#### [Your objective]
Would you print the records below without changing anything?
Data shown Block Start
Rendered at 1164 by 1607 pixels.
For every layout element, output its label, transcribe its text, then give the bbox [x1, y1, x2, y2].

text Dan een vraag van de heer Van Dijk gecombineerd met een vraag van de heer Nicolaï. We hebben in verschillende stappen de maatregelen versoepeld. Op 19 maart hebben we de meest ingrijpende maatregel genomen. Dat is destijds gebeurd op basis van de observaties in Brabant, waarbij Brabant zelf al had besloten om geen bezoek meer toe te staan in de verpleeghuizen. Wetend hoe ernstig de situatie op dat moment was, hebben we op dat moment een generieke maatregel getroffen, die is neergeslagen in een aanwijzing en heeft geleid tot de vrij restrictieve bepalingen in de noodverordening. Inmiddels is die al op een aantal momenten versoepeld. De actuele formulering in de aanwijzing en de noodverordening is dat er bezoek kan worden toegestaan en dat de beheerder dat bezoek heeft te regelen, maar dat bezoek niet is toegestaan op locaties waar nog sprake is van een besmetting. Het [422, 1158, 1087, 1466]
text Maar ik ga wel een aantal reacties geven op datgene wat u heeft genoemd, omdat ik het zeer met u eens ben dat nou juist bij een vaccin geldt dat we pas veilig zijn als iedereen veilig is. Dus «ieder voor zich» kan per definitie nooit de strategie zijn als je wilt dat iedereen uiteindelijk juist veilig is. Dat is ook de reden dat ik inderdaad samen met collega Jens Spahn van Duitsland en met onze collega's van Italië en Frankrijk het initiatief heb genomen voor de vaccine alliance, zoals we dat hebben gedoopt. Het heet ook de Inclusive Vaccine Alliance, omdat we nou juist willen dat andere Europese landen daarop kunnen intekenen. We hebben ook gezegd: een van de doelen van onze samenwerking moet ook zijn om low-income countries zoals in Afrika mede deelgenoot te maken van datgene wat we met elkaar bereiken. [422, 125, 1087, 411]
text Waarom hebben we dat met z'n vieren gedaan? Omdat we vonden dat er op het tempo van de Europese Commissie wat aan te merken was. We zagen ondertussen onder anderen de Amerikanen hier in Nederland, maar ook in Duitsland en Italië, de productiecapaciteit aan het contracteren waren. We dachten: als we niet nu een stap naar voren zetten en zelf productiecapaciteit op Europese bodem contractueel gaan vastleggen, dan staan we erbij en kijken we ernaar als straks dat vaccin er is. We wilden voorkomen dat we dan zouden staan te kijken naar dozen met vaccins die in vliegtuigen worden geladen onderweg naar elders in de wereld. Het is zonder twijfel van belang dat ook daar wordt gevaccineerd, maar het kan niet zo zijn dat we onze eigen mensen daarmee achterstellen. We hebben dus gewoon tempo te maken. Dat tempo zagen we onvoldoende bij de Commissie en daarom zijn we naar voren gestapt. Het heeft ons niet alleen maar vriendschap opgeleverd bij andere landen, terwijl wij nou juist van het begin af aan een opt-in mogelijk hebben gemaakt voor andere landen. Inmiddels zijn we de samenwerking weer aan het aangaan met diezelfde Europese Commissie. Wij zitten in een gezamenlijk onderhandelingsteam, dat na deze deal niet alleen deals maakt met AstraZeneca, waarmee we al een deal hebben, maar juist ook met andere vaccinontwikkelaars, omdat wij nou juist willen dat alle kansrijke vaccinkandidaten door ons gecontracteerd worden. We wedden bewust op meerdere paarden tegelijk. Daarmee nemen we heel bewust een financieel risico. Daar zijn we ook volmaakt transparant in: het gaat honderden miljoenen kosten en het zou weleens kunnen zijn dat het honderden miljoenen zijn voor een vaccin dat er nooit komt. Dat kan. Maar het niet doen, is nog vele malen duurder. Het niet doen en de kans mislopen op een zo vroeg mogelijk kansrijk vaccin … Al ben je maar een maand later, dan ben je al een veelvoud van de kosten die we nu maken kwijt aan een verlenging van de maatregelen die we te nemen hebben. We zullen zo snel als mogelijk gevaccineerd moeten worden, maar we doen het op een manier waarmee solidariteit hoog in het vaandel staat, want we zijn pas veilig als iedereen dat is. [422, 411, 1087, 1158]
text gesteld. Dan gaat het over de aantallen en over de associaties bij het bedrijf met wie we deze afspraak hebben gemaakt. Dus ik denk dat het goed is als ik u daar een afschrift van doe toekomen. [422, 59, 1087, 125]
Data shown Block End
#### [Answer section]
Rendered at 1164 by 1607 pixels.
For every layout element, output its label, transcribe its text, then give the bbox [x1, y1, x2, y2].

text Dan een vraag van de heer Van Dijk gecombineerd met een vraag van de heer Nicolaï. We hebben in verschillende stappen de maatregelen versoepeld. Op 19 maart hebben we de meest ingrijpende maatregel genomen. Dat is destijds gebeurd op basis van de observaties in Brabant, waarbij Brabant zelf al had besloten om geen bezoek meer toe te staan in de verpleeghuizen. Wetend hoe ernstig de situatie op dat moment was, hebben we op dat moment een generieke maatregel getroffen, die is neergeslagen in een aanwijzing en heeft geleid tot de vrij restrictieve bepalingen in de noodverordening. Inmiddels is die al op een aantal momenten versoepeld. De actuele formulering in de aanwijzing en de noodverordening is dat er bezoek kan worden toegestaan en dat de beheerder dat bezoek heeft te regelen, maar dat bezoek niet is toegestaan op locaties waar nog sprake is van een besmetting. Het [422, 1158, 1087, 1466]
text Maar ik ga wel een aantal reacties geven op datgene wat u heeft genoemd, omdat ik het zeer met u eens ben dat nou juist bij een vaccin geldt dat we pas veilig zijn als iedereen veilig is. Dus «ieder voor zich» kan per definitie nooit de strategie zijn als je wilt dat iedereen uiteindelijk juist veilig is. Dat is ook de reden dat ik inderdaad samen met collega Jens Spahn van Duitsland en met onze collega's van Italië en Frankrijk het initiatief heb genomen voor de vaccine alliance, zoals we dat hebben gedoopt. Het heet ook de Inclusive Vaccine Alliance, omdat we nou juist willen dat andere Europese landen daarop kunnen intekenen. We hebben ook gezegd: een van de doelen van onze samenwerking moet ook zijn om low-income countries zoals in Afrika mede deelgenoot te maken van datgene wat we met elkaar bereiken. [422, 125, 1087, 411]
text Waarom hebben we dat met z'n vieren gedaan? Omdat we vonden dat er op het tempo van de Europese Commissie wat aan te merken was. We zagen ondertussen onder anderen de Amerikanen hier in Nederland, maar ook in Duitsland en Italië, de productiecapaciteit aan het contracteren waren. We dachten: als we niet nu een stap naar voren zetten en zelf productiecapaciteit op Europese bodem contractueel gaan vastleggen, dan staan we erbij en kijken we ernaar als straks dat vaccin er is. We wilden voorkomen dat we dan zouden staan te kijken naar dozen met vaccins die in vliegtuigen worden geladen onderweg naar elders in de wereld. Het is zonder twijfel van belang dat ook daar wordt gevaccineerd, maar het kan niet zo zijn dat we onze eigen mensen daarmee achterstellen. We hebben dus gewoon tempo te maken. Dat tempo zagen we onvoldoende bij de Commissie en daarom zijn we naar voren gestapt. Het heeft ons niet alleen maar vriendschap opgeleverd bij andere landen, terwijl wij nou juist van het begin af aan een opt-in mogelijk hebben gemaakt voor andere landen. Inmiddels zijn we de samenwerking weer aan het aangaan met diezelfde Europese Commissie. Wij zitten in een gezamenlijk onderhandelingsteam, dat na deze deal niet alleen deals maakt met AstraZeneca, waarmee we al een deal hebben, maar juist ook met andere vaccinontwikkelaars, omdat wij nou juist willen dat alle kansrijke vaccinkandidaten door ons gecontracteerd worden. We wedden bewust op meerdere paarden tegelijk. Daarmee nemen we heel bewust een financieel risico. Daar zijn we ook volmaakt transparant in: het gaat honderden miljoenen kosten en het zou weleens kunnen zijn dat het honderden miljoenen zijn voor een vaccin dat er nooit komt. Dat kan. Maar het niet doen, is nog vele malen duurder. Het niet doen en de kans mislopen op een zo vroeg mogelijk kansrijk vaccin … Al ben je maar een maand later, dan ben je al een veelvoud van de kosten die we nu maken kwijt aan een verlenging van de maatregelen die we te nemen hebben. We zullen zo snel als mogelijk gevaccineerd moeten worden, maar we doen het op een manier waarmee solidariteit hoog in het vaandel staat, want we zijn pas veilig als iedereen dat is. [422, 411, 1087, 1158]
text gesteld. Dan gaat het over de aantallen en over de associaties bij het bedrijf met wie we deze afspraak hebben gemaakt. Dus ik denk dat het goed is als ik u daar een afschrift van doe toekomen. [422, 59, 1087, 125]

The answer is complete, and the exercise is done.